Language Models are Bounded Pragmatic Speakers: Understanding RLHF from a Bayesian Cognitive Modeling Perspective

TL;DR

This paper proposes the bounded pragmatic speaker as a Bayesian cognitive model to analyze large language models and their RLHF-based alignment. It shows that LLMs can be viewed as modular BPS instances, with a base speaker and a theory-of-mind listener derived from the model itself, framing RLHF as variational inference within this architecture. The authors argue that RLHF captures only a rudimentary slow-thinking system and highlight limitations in counterfactual and long-term reasoning, advocating world models and richer feedback to enable better knowledge transfer to fast-thinking components. They outline directions toward a dual model of thought, including advanced world modeling, richer communication, and more efficient inference algorithms, aiming to bridge cognitive science and reinforcement learning for more capable, interpretable AI. The work emphasizes the potential of Bayesian cognitive modeling to guide the development and interpretation of future LLMs and RLHF-based systems, with practical implications for safety, control, and scalability.

Abstract

How do language models "think"? This paper formulates a probabilistic cognitive model called the bounded pragmatic speaker, which can characterize the operation of different variations of language models. Specifically, we demonstrate that large language models fine-tuned with reinforcement learning from human feedback (Ouyang et al., 2022) embody a model of thought that conceptually resembles a fast-and-slow model (Kahneman, 2011), which psychologists have attributed to humans. We discuss the limitations of reinforcement learning from human feedback as a fast-and-slow model of thought and propose avenues for expanding this framework. In essence, our research highlights the value of adopting a cognitive probabilistic modeling approach to gain insights into the comprehension, evaluation, and advancement of language models.
Paper Structure (12 sections, 8 equations, 2 figures)
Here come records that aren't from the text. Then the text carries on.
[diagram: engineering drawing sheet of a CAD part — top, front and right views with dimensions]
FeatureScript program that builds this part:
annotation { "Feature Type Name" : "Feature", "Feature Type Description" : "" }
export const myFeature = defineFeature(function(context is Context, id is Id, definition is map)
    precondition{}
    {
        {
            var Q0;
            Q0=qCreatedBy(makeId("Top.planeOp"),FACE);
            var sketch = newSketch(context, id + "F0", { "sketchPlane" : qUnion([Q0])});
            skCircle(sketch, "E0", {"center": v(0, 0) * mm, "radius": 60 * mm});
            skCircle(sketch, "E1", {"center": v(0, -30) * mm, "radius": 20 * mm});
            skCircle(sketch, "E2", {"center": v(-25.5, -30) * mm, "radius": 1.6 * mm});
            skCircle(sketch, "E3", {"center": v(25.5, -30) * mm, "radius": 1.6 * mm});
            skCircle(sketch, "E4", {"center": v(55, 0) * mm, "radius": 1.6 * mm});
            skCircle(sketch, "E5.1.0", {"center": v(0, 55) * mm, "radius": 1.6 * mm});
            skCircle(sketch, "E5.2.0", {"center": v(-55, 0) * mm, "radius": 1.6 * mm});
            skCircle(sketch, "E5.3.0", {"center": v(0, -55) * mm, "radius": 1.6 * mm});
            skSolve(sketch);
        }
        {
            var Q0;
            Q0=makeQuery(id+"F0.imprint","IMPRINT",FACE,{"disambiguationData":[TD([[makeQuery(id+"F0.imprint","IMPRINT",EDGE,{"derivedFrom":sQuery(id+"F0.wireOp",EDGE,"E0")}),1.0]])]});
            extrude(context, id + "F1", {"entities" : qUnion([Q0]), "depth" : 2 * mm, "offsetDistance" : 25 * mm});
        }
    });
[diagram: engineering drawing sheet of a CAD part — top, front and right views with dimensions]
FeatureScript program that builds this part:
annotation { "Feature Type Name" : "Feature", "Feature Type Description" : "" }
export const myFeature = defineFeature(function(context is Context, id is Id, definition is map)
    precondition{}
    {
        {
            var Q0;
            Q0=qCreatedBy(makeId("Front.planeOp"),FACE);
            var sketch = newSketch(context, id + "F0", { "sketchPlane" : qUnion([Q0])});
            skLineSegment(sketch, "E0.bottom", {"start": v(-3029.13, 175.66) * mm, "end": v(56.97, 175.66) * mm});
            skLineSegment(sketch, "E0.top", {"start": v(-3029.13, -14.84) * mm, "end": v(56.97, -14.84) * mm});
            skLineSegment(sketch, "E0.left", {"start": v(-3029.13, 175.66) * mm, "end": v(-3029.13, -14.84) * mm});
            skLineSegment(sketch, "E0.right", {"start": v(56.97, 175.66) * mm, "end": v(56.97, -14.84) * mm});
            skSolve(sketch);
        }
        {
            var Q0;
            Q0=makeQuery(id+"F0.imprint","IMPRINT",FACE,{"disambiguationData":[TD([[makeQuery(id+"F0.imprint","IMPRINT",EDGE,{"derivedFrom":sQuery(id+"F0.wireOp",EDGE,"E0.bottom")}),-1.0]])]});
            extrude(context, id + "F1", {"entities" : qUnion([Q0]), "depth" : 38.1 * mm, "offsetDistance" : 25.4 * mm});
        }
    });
This paper contains 12 sections, 8 equations, 2 figures.

Figures (2)

  • Figure 1: An overview of our proposed framework. (a) a summarization task is illustrated as a communication game, where a speaker generates an utterance (the summary) to convey an intention (generating a good summary) given a context (the text to be summarized). The game is considered solved when the speaker presents an utterance that causes the listener to infer exactly the speaker's target intention. (b) a bounded pragmatic speaker efficiently finds a good utterance to output by implementing a base speaker to effectively restrict the search space, and a theory-of-mind listener to anticipate the intention inferred by the (real) listener.
  • Figure 2: RLHF-tuned LLMs are instances of models that implement a dual model of thought (a), which consists of a deliberate, methodical thinking system for rigorous reasoning (the slow-thinking system) and a quick, intuitive system for rapid decision-making (the fast-thinking system). The efficacy of the fast-thinking system can be continually enhanced by learning from the slow-thinking system. However, we argue that RLHF-tuned LLMs are still a rudimentary dual model of thought (b). The reward function fails to capture the complete reasoning capabilities of the listener, and the slow-thinking system communicates knowledge through a limited-capacity channel. We advocate for the development of a more comprehensive dual model of thought, wherein the slow-thinking system possesses extensive knowledge and profound comprehension of the physical and social world. This system would employ effective reasoning algorithms (LLMs, search algorithms, probabilistic programs, etc.) to leverage such knowledge and understanding, while facilitating efficient distillation of knowledge and capabilities into the fast-thinking system.